TEXT BLOCK →
┌──

Shoaib Akhtar, a Pakistani former cricketer, took 16 five-wicket hauls during his career in international cricket. A five-wicket haul (also known as a "five–for" or "fifer") refers to a bowler taking five or more wickets in a single innings. This is regarded as a notable achievement, and as of 2014 only 41 bowlers have taken more than 15 five-wicket hauls at international level in their cricketing careers. A fast bowler who represented his country from 1997 to 2011, BBC described Shoaib as "one of the fastest bowlers ever to play the game".

Shoaib made his Test debut in 1997 against the West Indies at the Rawalpindi Cricket Stadium, where he took two wickets in the first innings. His first Test five-wicket haul came the following year against South Africa, a match Pakistan won at the Kingsmead Cricket Ground, Durban. Shoaib took a pair of five-wicket hauls against New Zealand at the Basin Reserve, Wellington in December 2003. His career-best figures for an innings were 6 wickets for 11 runs against New Zealand at the Gaddafi Stadium, Lahore, in May 2002. Shoaib took twelve five-wicket hauls in Test cricket and ten or more wickets per match twice in the format.

└──

DATASET EXTRACT →
┌──

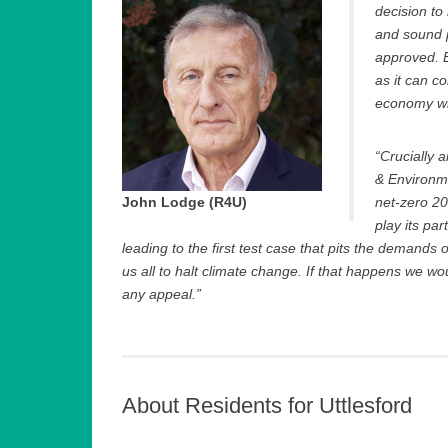
decision to
and sound p
approved. E
as it can c
economy wit
“Crucially 
& Environm
John Lodge (R4U)
net-zero 205
play its par
leading to the first test case that pits the demands 
us all to halt climate change. If that happens we w
any appeal.”
About Residents for Uttlesford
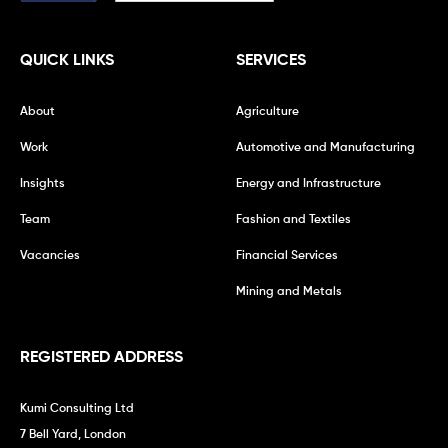
QUICK LINKS
SERVICES
About
Agriculture
Work
Automotive and Manufacturing
Insights
Energy and Infrastructure
Team
Fashion and Textiles
Vacancies
Financial Services
Mining and Metals
REGISTERED ADDRESS
Kumi Consulting Ltd
7 Bell Yard, London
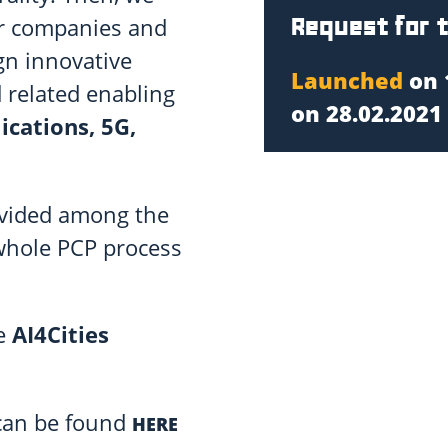
Request for 
er companies and
gn innovative
Launched
on 
d related enabling
on 28.02.2021 
ications, 5G,
ivided among the
whole PCP process
he
AI4Cities
 can be found
HERE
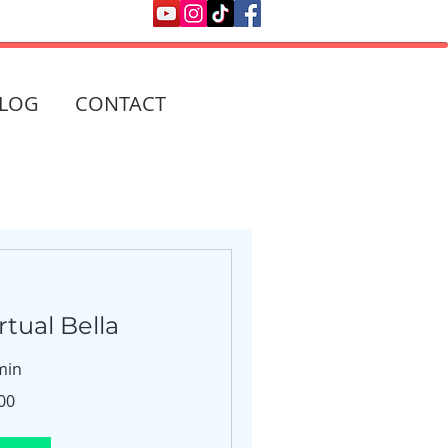
LOG
CONTACT
tual Bella
min
00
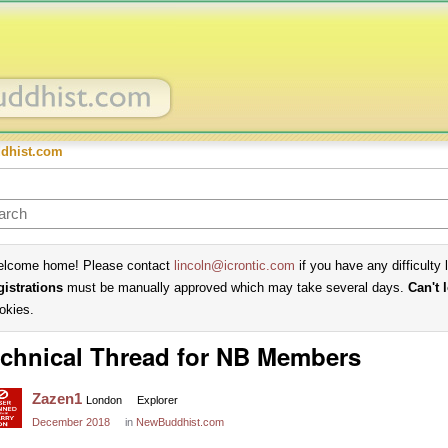
dhist.com
lcome home! Please contact
lincoln@icrontic.com
if you have any difficulty 
gistrations
must be manually approved which may take several days.
Can't 
okies.
chnical Thread for NB Members
Zazen1
London
Explorer
December 2018
in
NewBuddhist.com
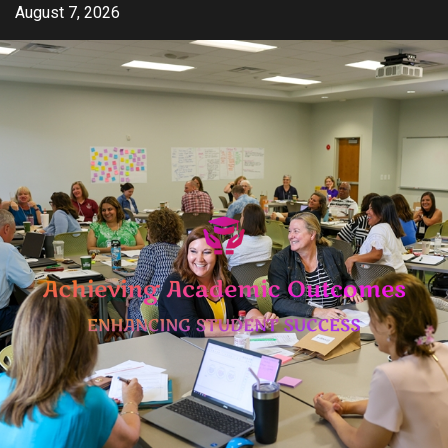
Skip
August 7, 2026
to
content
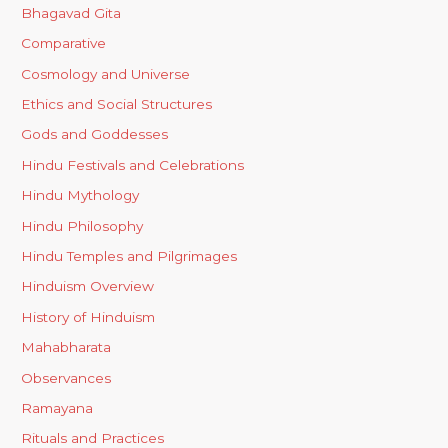
Bhagavad Gita
Comparative
Cosmology and Universe
Ethics and Social Structures
Gods and Goddesses
Hindu Festivals and Celebrations
Hindu Mythology
Hindu Philosophy
Hindu Temples and Pilgrimages
Hinduism Overview
History of Hinduism
Mahabharata
Observances
Ramayana
Rituals and Practices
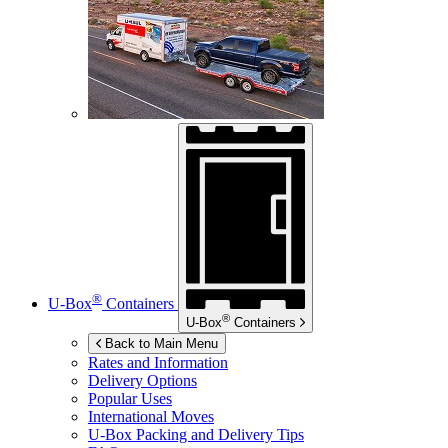
®
U-Box
Containers
®
U-Box
Containers
Back to Main Menu
Rates and Information
Delivery Options
Popular Uses
International Moves
U-Box
Packing and Delivery Tips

└──

QUESTIONS →
[A] Quote the Shoaib Akhtar text from "Shoaib made his" up to and including "in the format.".
[B] Write what comes next in the text on Shoaib Akhtar's five-wicket hauls, starting after its last sentence.

TASK ANSWERS →
[A]
Shoaib made his Test debut in 1997 against the West Indies at the Rawalpindi Cricket Stadium, where he took two wickets in the first innings. His first Test five-wicket haul came the following year against South Africa, a match Pakistan won at the Kingsmead Cricket Ground, Durban. Shoaib took a pair of five-wicket hauls against New Zealand at the Basin Reserve, Wellington in December 2003. His career-best figures for an innings were 6 wickets for 11 runs against New Zealand at the Gaddafi Stadium, Lahore, in May 2002. Shoaib took twelve five-wicket hauls in Test cricket and ten or more wickets per match twice in the format.

[B]
Having made his One Day International (ODI) debut in October 1998 against Zimbabwe at the Harare Sports Club, Shoaib's first five-wicket haul came against New Zealand in 2001, a match Pakistan won at the Eden Park, Auckland. His best bowling performance in ODIs was 6 wickets for 16 runs against New Zealand at the National Stadium, Karachi, in December 2001. Shoaib played 19 Twenty20 Internationals for Pakistan, however he never took a five-wicket haul in this format. He retired from international cricket after the 2011 Cricket World Cup. As of 2014, he is sixth in the list of five-wicket haul takers for Pakistan, all formats of the game combined.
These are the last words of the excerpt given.